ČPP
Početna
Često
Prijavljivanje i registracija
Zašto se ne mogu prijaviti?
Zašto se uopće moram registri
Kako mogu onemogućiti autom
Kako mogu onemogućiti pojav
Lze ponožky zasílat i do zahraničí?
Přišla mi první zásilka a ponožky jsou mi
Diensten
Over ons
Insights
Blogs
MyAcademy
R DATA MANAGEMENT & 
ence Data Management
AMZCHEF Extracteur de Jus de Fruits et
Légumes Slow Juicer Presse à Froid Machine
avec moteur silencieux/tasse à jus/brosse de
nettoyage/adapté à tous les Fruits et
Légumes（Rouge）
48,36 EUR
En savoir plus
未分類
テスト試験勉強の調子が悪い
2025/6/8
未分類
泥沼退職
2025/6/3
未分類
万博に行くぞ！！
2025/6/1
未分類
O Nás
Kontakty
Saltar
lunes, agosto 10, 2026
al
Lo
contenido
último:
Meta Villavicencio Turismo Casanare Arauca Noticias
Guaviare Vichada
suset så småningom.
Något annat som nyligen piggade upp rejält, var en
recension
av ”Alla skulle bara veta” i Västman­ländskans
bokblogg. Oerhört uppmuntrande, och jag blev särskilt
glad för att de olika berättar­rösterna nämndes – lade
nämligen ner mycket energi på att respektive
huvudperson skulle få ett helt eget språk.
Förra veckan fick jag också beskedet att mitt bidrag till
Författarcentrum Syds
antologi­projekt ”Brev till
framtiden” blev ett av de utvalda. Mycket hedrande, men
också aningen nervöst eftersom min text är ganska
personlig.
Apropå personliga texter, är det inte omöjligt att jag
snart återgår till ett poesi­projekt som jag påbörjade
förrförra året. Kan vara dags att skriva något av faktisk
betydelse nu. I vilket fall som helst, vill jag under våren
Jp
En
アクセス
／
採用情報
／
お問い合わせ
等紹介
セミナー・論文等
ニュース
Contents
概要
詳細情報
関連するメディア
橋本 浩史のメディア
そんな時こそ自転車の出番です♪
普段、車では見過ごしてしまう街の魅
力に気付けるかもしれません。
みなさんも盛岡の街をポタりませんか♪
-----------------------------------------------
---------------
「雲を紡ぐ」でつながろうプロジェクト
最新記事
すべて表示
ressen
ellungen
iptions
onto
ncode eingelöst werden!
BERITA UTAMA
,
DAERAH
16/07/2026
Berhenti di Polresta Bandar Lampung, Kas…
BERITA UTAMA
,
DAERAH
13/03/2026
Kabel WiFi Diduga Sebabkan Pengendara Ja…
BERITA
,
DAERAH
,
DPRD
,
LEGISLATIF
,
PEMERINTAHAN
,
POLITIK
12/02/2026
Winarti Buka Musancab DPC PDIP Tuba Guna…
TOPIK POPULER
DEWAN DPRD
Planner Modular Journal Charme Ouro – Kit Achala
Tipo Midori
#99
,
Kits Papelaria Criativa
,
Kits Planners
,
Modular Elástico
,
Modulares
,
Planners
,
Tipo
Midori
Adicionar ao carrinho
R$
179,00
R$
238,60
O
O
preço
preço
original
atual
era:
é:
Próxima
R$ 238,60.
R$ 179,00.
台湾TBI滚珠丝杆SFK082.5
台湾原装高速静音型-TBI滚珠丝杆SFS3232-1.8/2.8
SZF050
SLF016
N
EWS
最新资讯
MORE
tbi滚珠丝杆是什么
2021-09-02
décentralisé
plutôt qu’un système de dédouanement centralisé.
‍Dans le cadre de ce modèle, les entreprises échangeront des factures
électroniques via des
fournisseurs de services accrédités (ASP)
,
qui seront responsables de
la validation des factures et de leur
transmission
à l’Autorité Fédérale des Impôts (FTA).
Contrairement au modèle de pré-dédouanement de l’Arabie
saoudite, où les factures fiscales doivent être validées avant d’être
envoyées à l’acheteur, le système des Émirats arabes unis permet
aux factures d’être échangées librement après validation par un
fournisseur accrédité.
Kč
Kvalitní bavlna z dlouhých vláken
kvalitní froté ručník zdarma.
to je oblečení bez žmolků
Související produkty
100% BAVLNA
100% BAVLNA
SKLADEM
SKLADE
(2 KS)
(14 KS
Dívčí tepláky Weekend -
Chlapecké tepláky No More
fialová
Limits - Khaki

____________________

__What you should do__
The answer should consist solely of the lines from the first line above through the one with "AMZCHEF Extracteur de Jus de Fruits et", both included, repeated exactly.

__Reply to the task__
ČPP
Početna
Često
Prijavljivanje i registracija
Zašto se ne mogu prijaviti?
Zašto se uopće moram registri
Kako mogu onemogućiti autom
Kako mogu onemogućiti pojav
Lze ponožky zasílat i do zahraničí?
Přišla mi první zásilka a ponožky jsou mi
Diensten
Over ons
Insights
Blogs
MyAcademy
R DATA MANAGEMENT & 
ence Data Management
AMZCHEF Extracteur de Jus de Fruits et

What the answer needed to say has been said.